(Measuring device readout data)
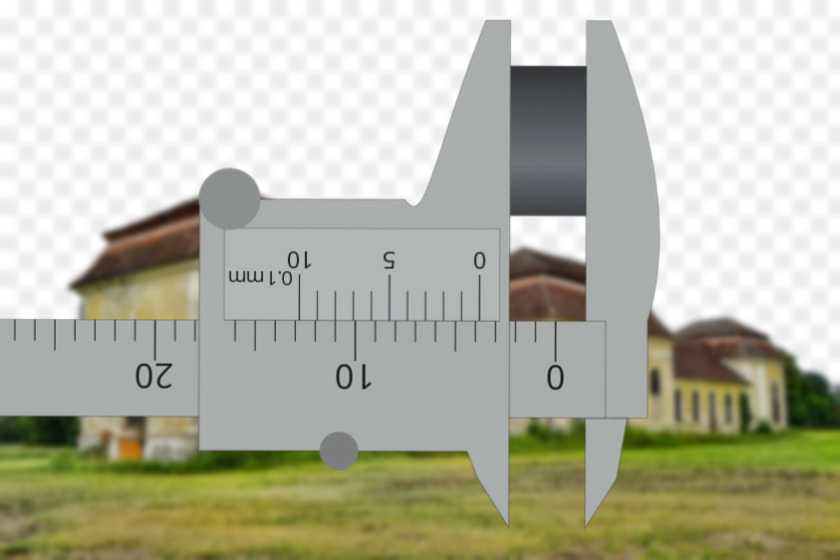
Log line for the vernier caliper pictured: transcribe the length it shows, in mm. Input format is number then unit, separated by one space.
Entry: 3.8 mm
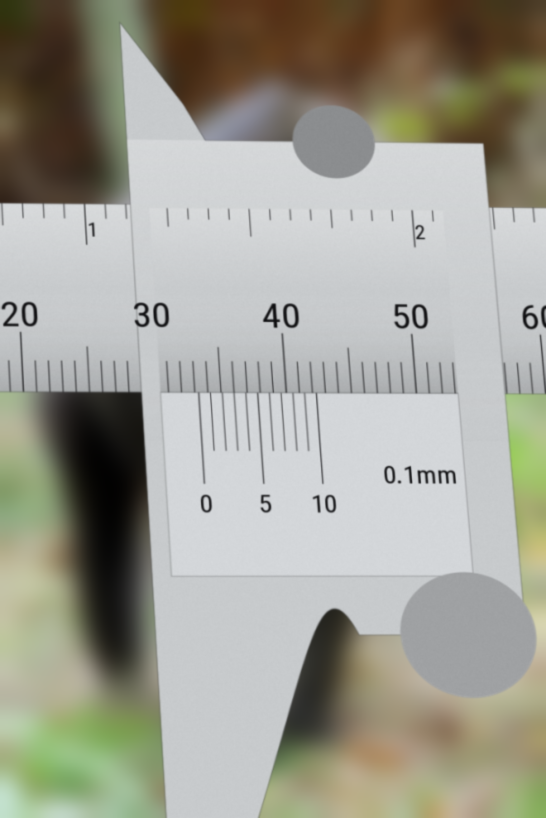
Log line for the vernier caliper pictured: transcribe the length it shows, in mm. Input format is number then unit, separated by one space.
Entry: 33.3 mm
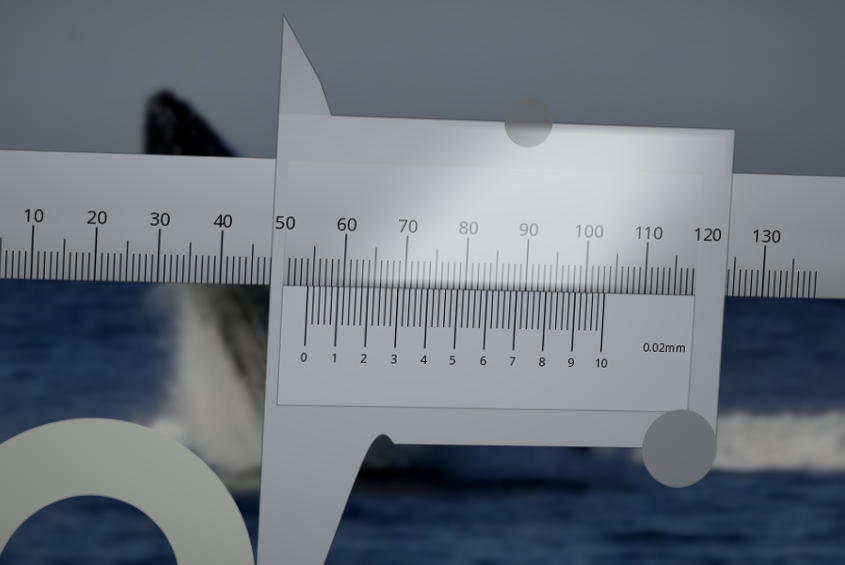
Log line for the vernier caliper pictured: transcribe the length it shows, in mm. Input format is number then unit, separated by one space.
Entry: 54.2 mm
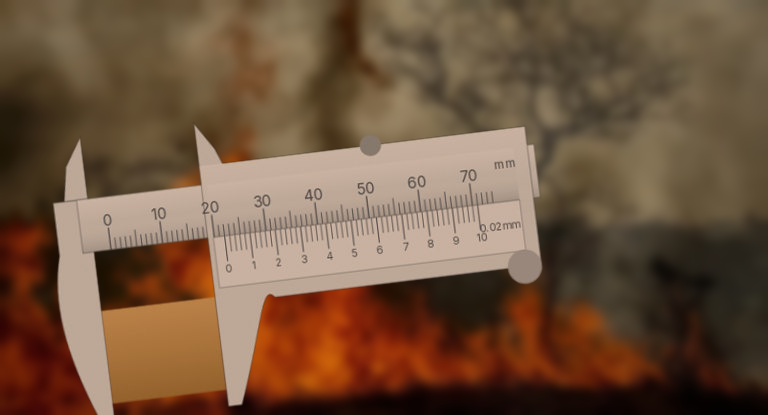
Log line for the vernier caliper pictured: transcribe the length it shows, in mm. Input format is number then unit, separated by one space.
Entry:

-- What you will do --
Rewrite all of the entries above with "vernier caliper" replaced by "dial caliper" and everything else left unchanged. Omit the pictures from your version.

-- Response area --
Log line for the dial caliper pictured: transcribe the length it shows, in mm. Input format is number then unit, separated by one space.
Entry: 3.8 mm
Log line for the dial caliper pictured: transcribe the length it shows, in mm. Input format is number then unit, separated by one space.
Entry: 33.3 mm
Log line for the dial caliper pictured: transcribe the length it shows, in mm. Input format is number then unit, separated by one space.
Entry: 54.2 mm
Log line for the dial caliper pictured: transcribe the length it shows, in mm. Input format is number then unit, separated by one space.
Entry:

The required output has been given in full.